Can Donald Trump make a successful bid for the Republican presidential nomination without Fox News?
Fox News cut away from Trump’s announcement to run for president on Tuesday night. Can Trump be able to win without the full support of the news network?
Last night, during Donald Trump’s announcement that he was running for president, Fox News cut away from his speech before the president had finished. The latest in a series of jabs taken by the network that has frustrated the former president and his supporters.
Recently, Trump has tried to diminish his role in the failure of the GOP to secure a larger majority in both the House in the Senate by saying that only twenty-two losses of the more than 232 endorsements. It is important to remember that many states where Trump focused his endorsements were in ‘red’ or in districts where a Republican was likely to win regardless of his support. It was in these critical races, like that for Senate in Arizona, Nevada, and Pennsylvania, or House races in Ohio, Michigan, and Washington, where the failure of Trump’s hand-selected candidates lost the GOP the opportunity to control both houses of Congress.
Fox News turns on DJT
During the Republican primaries in 2016, Fox News did not throw its full weight behind Donald Trump. It wasn’t until he won the nomination that the network became one of his loudest supporters. Now, after losing the 2020 General Election and a shocking upset in these past midterms, many Fox pundits and hosts, as well as other right-wing media figures, are distancing themselves from the former president.
Laura Ingram launched a veiled attack on Trump, saying, “The populist movement is about ideas, it is not about any one person, and if the voters conclude that you are putting your own ego or your own grudges ahead of what is good for the country, they are going to look elsewhere. Period.”
Many other GOP party operatives and commentators are concerned that Trump is too divisive and would not be able to deliver a victory in 2024, and are beginning to promote other candidates, most notably Governor Ron DeSantis of Florida. Jason Chaffetz, former Utah Congressman, said on Fox that while the voters he is talking to love Donald Trump and his policies, and the fact that he beat Hillary Clinton, they are tired of all the drama and that many favor Ron DeSantis.

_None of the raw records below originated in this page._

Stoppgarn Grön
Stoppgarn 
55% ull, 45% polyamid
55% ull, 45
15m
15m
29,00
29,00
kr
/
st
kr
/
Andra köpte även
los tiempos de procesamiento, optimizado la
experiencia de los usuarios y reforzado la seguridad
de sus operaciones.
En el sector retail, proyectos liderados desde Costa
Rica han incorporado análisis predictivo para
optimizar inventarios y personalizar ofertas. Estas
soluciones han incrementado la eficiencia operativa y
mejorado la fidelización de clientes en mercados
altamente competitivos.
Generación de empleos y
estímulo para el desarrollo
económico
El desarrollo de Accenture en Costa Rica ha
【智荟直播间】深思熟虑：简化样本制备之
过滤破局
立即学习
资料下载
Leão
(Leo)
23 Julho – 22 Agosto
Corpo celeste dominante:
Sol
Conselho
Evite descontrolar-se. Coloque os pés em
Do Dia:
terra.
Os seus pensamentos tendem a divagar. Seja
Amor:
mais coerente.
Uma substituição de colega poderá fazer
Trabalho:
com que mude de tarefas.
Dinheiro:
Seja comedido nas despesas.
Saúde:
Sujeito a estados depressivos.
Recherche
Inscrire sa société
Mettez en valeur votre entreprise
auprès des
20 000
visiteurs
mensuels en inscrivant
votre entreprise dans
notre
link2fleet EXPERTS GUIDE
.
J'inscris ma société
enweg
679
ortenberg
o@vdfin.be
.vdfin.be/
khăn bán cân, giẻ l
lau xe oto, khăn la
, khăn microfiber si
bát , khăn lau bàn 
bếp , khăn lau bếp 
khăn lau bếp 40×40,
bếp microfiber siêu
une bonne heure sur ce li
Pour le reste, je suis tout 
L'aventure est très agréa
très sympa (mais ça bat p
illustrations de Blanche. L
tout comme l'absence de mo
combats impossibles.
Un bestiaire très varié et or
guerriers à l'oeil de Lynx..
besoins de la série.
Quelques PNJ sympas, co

Trump responds to the turning tide
Trump has noticed the shifting tide and, last week, sent a fundraising e-mail to his supporters bashing Fox News, the Wall Street Journal, and the New York Post, calling them “NewsCorp.” For Trump, NewsCorp, which is a dig at corporate media, “is all in for Governor Ron DeSanctimonious” the clunky nickname the former president has given to his most likely rival in the 2024 Republican primary.
In the message, Trump said that DeSantis was “an average REPUBLICAN Governor with great Public Relations.” The former president, a Florida resident, criticized the governor for closing up the state during covid, “unlike other Republican Governors.” This is a very weird attack considering DeSantis did the opposite, and thousands of people died because the state was focused on re-opening when vaccination rates were still low, and spread was high.
DeSantis won his re-election in Florida handily, and many GOP strategists believe his message, demeanor, and policies could attract a national following large enough to win the party the White House. New polls are also showing that more Republican voters favor DeSantis, which gives the media some evidence to support their move away from Donald Trump.
But, there are a few problems with this strategy.
The first is that Ron DeSantis, while far less dramatic and vivacious than Trump, is just as extreme. In light of the Supreme Court decision on Dobbs, DeSantis promised to “expand pro-life protections.” Florida passed a fifteen-week abortion that does not include experiences of rape, incest, or victims of human trafficking. It does allow termination in cases where there is a “fatal fetal abnormality” or if the pregnancy poses a “serious risk” to the mother’s physical health.
The publicity stunt of sending unknowing and vulnerable migrants, including children, to Martha’s Vinyard backfired. Additionally, his decision to arrest people for voting when they had been allowed to register after serving their felony sentence was seen by many moderates as heartbreakingly cruel. For a party worried about attracting voters of color and young voters, particularly young women, it is not clear that these sorts of policies will attract the coalition they need.
The second problem is Donald Trump. Do many of the candidates that ran against him in 2016 have a national profile today? Marco Rubio? Ted Cruz? Jeb Bush? Trump’s mockery of many of these candidates grabbed the attention of many voters and led him to victory, but it is unclear if DeSantis, even if able to beat Trump, would come out in a strong enough position to take on a Democrat in the 2024 general election.
DeSantis has not offered a clear answer as to whether or not he will run. When asked in recent months, he has said that he is focused on the governor’s race. Trump does not find this answer sufficient, saying in that same e-mail, “Well, in terms of loyalty and class, that’s really not the right answer.”
Fox News may be able to pull some voters away from Trump’s base, but it is unclear how much power they have to influence voters, considering DJT managed to win the Republican primary in 2016 with little support from mainstream media.
If 2016 is evidence that Trump can win without Fox News, we have our answer.